When people have AD, the autophagy process fails with two specific proteins, toxic amyloid beta plaques and tau tangles. The cells cannot rid themselves of these proteins. In fact, we can see the cumulative toxicity when we examine the brain of a patient with AD who has passed away.
AD is caused by progressive brain cell death over time. We believe that AD, as well as other neurodegenerative disorders, can be treated by addressing breakdown in the cells’ autophagic pathways. If the pathways can return to functioning properly, the cells may able to engage in their own housekeeping and free themselves of the damaging detritus.
My team is looking at ways to clear the autophagic pathways in these cells. Because of advanced technologies, we can use chemical libraries to screen for and identify existing drug molecules that promote the proper function of these cleaning pathways.
With this generous grant, we have identified such molecules. We have also synthesized the molecules because in doing so we can improve their drug properties.
As we move forward, we’re continuing to develop this class of molecules as drug candidates to further understand, and possibly treat, AD. Our progress has brought us closer to our goal of bringing relief to individuals and families living with this difficult and progressive neurological disease.
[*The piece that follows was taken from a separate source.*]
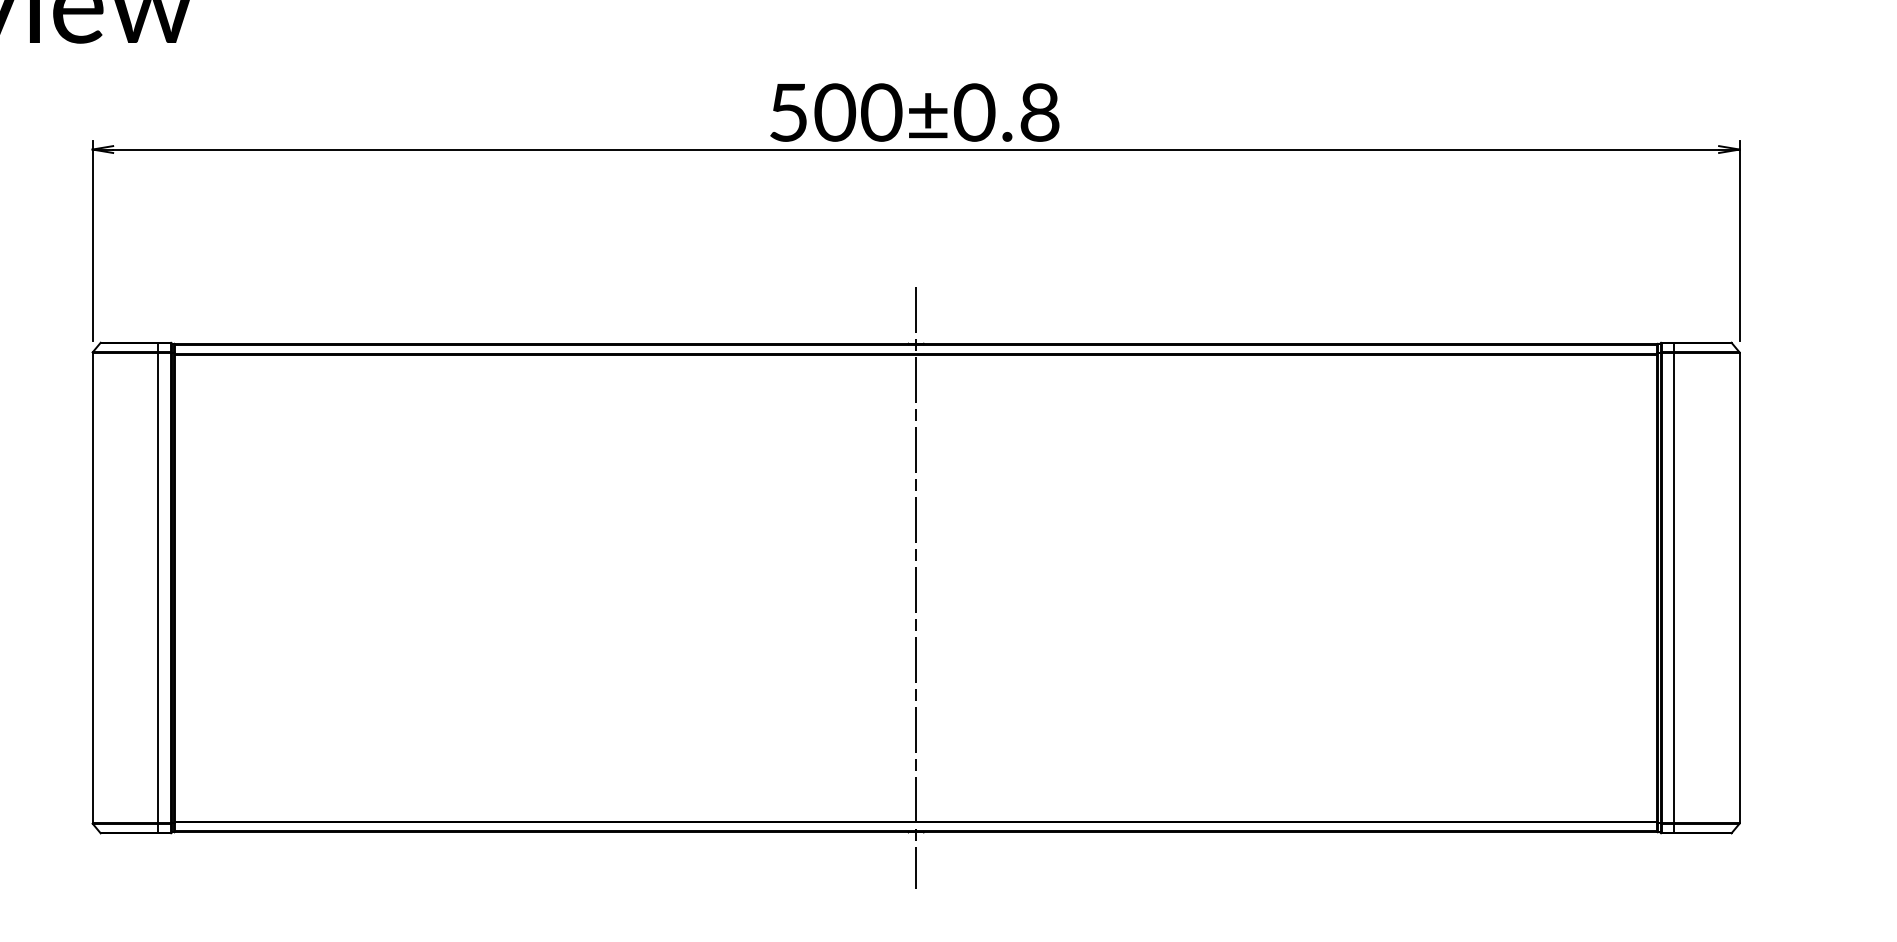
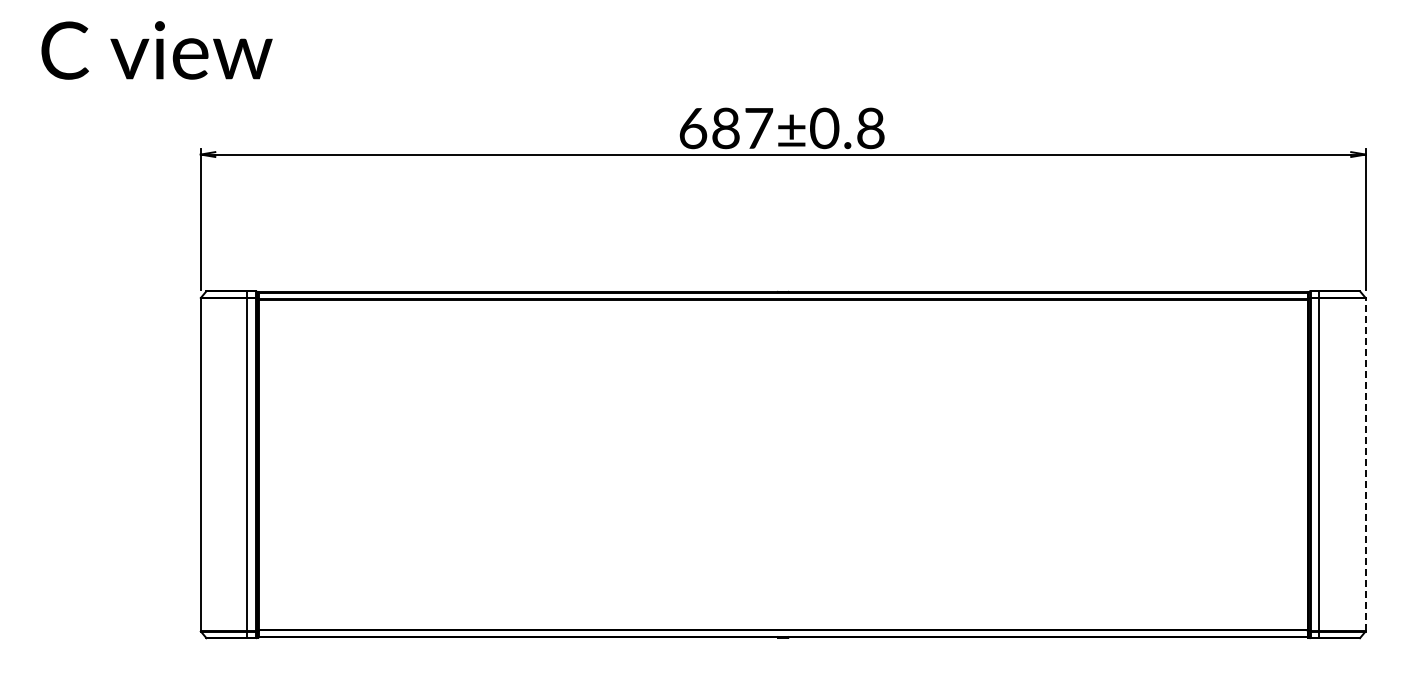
text: (835, 112) -> (726, 128), 500±0.8 -> 687±0.8
line: (916, 587) -> (783, 464), removed
line: (1739, 587) -> (1365, 464), solid -> dashed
Dr. Wenjie Luo (Cornell University)
Investigating the role of microglia in tau clearance in Alzheimer’s Disease
During these three years supported by the CART Fund, we have performed the experiments as proposed in the original plan and obtained extensive knowledge about how microglia degrade pathological tau based on the following scientific results. In our original proposal, we planned to investigate the mechanism how brain phagocytic cell microglia play a role in the brain clearance of tau, a pathologic protein that can spread from neuron to neuron and form deadly neurofibrillary tangles in Alzheimer’s Disease (AD).
The ultimate goal of this research project is to search for therapeutic agents that can enhance the tau-degrading activity of microglia, thus reducing tau pathology and preventing cognitive decline in AD patients. During these funded years, we have made scientific discoveries about the mechanism how pathologic tau is internalized and degraded by microglia. We also identified the activation conditions as well as genetic factors that regulate this tau degradation process in microglia. Finally, we have collected data showing that brain microglia approach pathologic tau injected into the mouse brain (see figure to right).
We deeply appreciate the tremendous help provided by The CART fund to help us initiate and extend this project. The scientific observation and conclusion are significant for the AD basic research and also impact greatly in AD therapeutic study.